Efficient way to use torchtext TabularDataset on large dataset

I found problem when loading torchtext TabularDataset when using large dataset,
It takes too much ram.

I tried to load as given which is too slow to run,

tokenize = lambda x:x.split()
TEXT = data.Field(sequential=True, tokenize=tokenize)
LABEL = data.LabelField()
fields=[('customer_review',  TEXT),('polarity', LABEL)]
train,test = data.TabularDataset.splits(path='.',format='csv', train="/content/drive/My Drive/cleaned_train.csv", test="/content/drive/My Drive/cleaned_test.csv", fields=fields)

Is there any efficient way to load.

1 Like

If your dataset is indeed too large to fit into memory, you need to split it and train using the different “sub-datasets” one after another. In this case, I would actually prepocess the text data completely so that the file already contained the sequences of indexes to speed up the training. Otherwise, you would have to do the preprocessing potentially in each epoch.

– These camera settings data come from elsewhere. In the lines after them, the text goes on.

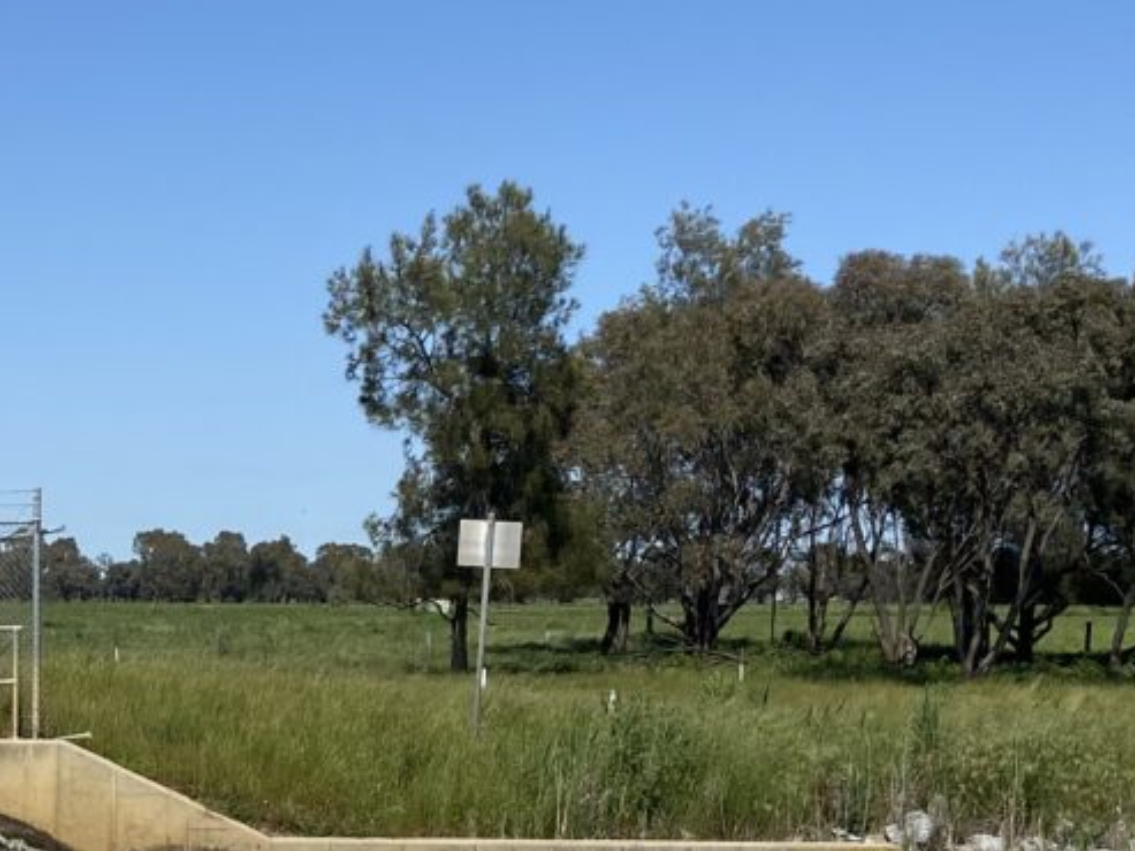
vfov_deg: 17.9
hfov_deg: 23.4
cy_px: 800
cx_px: 92
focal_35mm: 81
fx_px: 2656
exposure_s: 1/4274
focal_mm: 4.25
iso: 32
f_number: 1.8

As a side comment, when using tokenize = lambda x:x.split() I hope your input text documents have whitespaces before punctuation marks – and after them, which is not a given in user-generated data.

1 Like

Thanks but it is alot of messy doing this.
However , when using through spacy It is running smoothly without taking too much ram.

To run on pytorch I had to split training csv to 5 pieces.